Lines from the line with "pinky mcp: (770, 1208)" to the line with "pinky tip: (1098, 1053)" in the entries below, and only those, must be output exactly, with both ends included.

%%

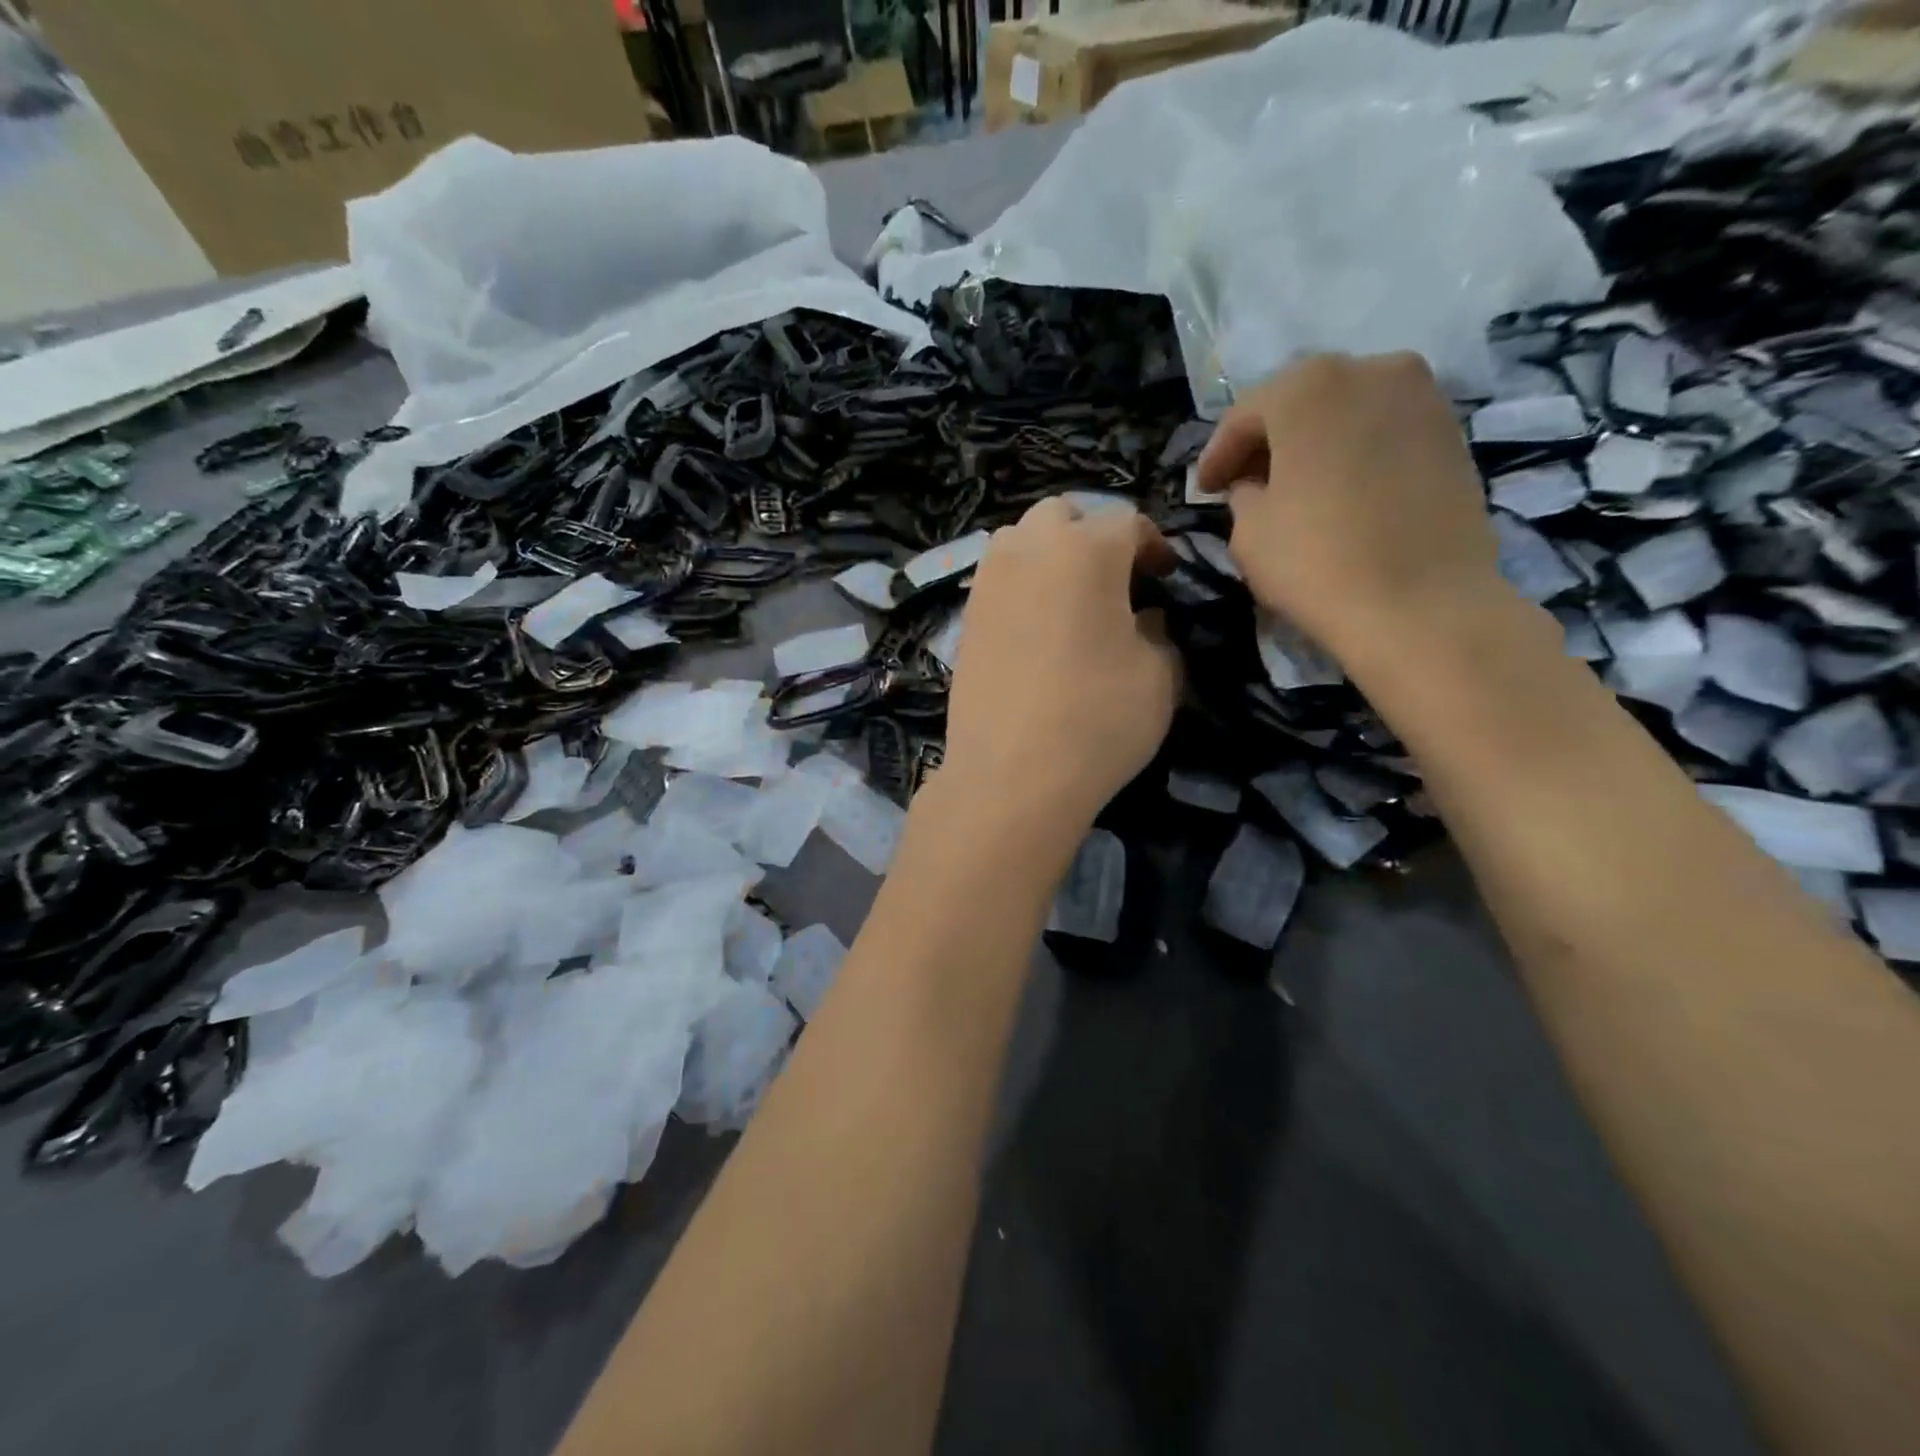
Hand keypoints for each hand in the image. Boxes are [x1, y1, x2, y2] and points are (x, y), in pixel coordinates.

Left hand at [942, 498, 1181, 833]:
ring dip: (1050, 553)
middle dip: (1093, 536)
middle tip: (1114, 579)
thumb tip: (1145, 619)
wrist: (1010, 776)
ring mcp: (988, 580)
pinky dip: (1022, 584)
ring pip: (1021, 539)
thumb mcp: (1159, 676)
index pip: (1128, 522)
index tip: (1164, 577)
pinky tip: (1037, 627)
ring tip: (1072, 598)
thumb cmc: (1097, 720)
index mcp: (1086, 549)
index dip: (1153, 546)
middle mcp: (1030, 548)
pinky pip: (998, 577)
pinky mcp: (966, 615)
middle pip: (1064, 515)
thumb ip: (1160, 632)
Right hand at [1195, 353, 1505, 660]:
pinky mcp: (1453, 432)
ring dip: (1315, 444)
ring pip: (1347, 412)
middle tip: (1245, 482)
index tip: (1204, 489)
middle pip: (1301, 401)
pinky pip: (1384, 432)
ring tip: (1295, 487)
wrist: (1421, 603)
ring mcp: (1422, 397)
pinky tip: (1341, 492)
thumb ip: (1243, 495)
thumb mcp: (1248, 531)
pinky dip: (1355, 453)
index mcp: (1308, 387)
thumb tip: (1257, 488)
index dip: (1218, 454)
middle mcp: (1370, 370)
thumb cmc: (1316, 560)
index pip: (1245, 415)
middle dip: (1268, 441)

%%
%%

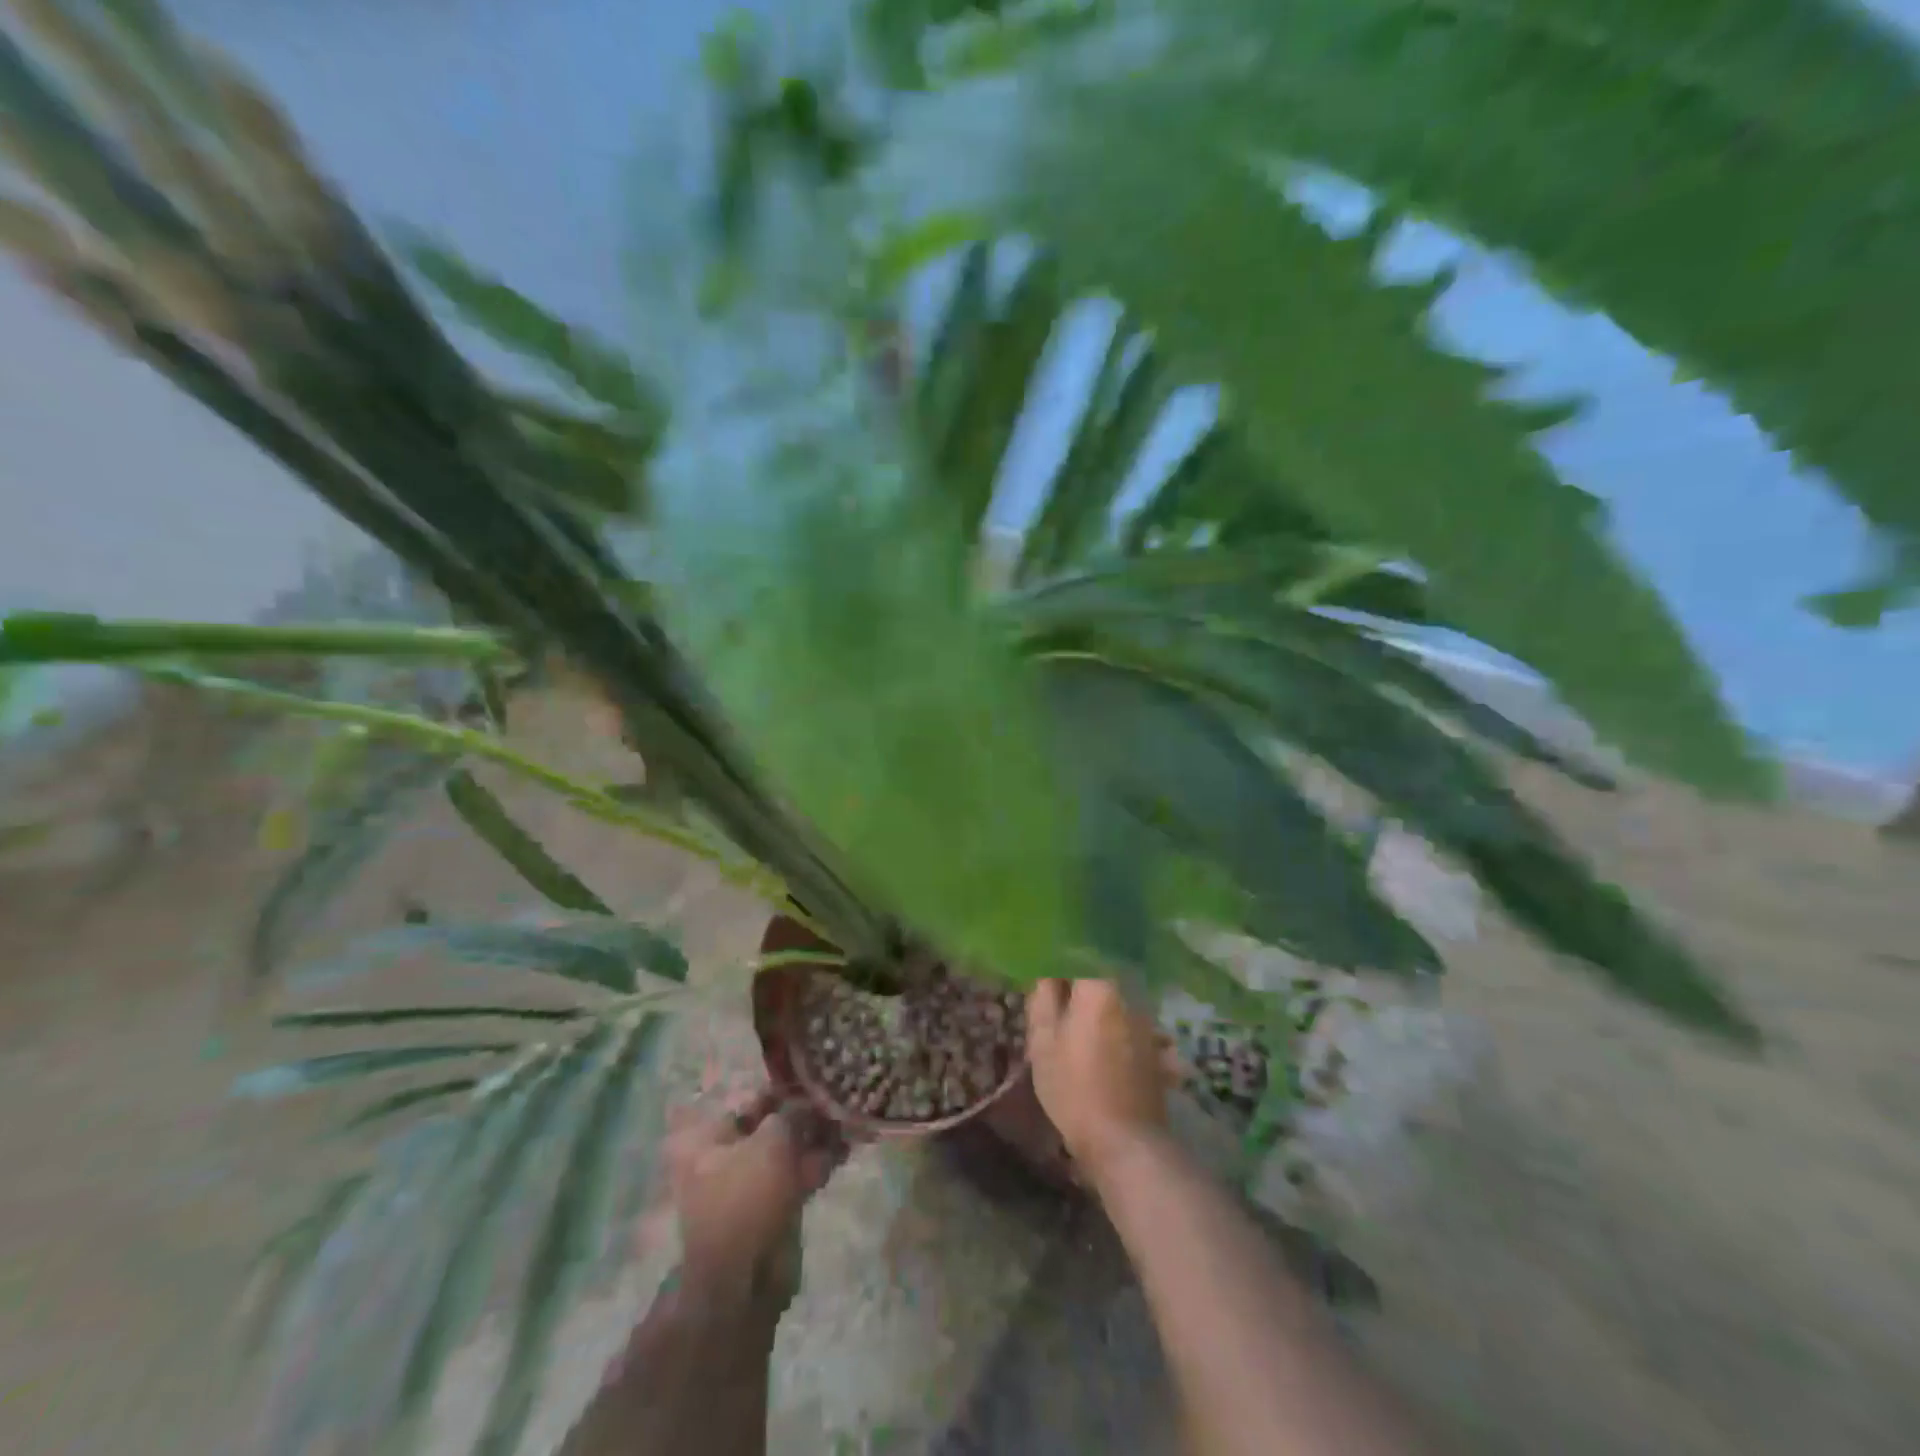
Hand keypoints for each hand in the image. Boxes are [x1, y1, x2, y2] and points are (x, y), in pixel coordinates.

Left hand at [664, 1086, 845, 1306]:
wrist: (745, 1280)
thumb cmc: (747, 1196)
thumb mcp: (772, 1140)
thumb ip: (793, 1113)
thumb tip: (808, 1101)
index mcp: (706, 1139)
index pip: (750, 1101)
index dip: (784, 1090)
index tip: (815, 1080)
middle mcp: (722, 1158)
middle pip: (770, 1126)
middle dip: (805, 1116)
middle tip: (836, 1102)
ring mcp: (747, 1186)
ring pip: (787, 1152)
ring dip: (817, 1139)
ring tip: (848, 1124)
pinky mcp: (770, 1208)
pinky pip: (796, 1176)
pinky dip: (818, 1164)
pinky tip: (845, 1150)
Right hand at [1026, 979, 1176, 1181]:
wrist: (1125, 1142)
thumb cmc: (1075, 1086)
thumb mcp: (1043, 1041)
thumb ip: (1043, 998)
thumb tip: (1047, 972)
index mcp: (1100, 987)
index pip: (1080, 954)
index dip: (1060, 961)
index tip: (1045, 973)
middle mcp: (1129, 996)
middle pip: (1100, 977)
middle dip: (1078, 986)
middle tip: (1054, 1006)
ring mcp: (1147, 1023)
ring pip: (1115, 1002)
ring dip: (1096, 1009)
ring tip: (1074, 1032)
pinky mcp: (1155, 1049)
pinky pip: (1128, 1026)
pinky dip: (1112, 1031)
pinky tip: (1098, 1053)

%%

Response below |
pinky mcp: (770, 1208)
pinky pip: (796, 1176)
pinky dip: (818, 1164)
pinky tip: (845, 1150)
Right hand at [1026, 979, 1176, 1181]:
wrist: (1125, 1142)
thumb cmc: (1075, 1086)
thumb mcp: (1043, 1041)
thumb ip: (1043, 998)
thumb tip: (1047, 972)
index mcp: (1100, 987)
index pip: (1080, 954)
index dip: (1060, 961)
index tip: (1045, 973)
middle mcp: (1129, 996)
middle pip: (1100, 977)
middle dip: (1078, 986)
middle tip: (1054, 1006)
ring mcp: (1147, 1023)
ring pip: (1115, 1002)
ring dip: (1096, 1009)
ring tip: (1074, 1032)
pinky mcp: (1155, 1049)
pinky pip: (1128, 1026)
pinky dip: (1112, 1031)
pinky tip: (1098, 1053)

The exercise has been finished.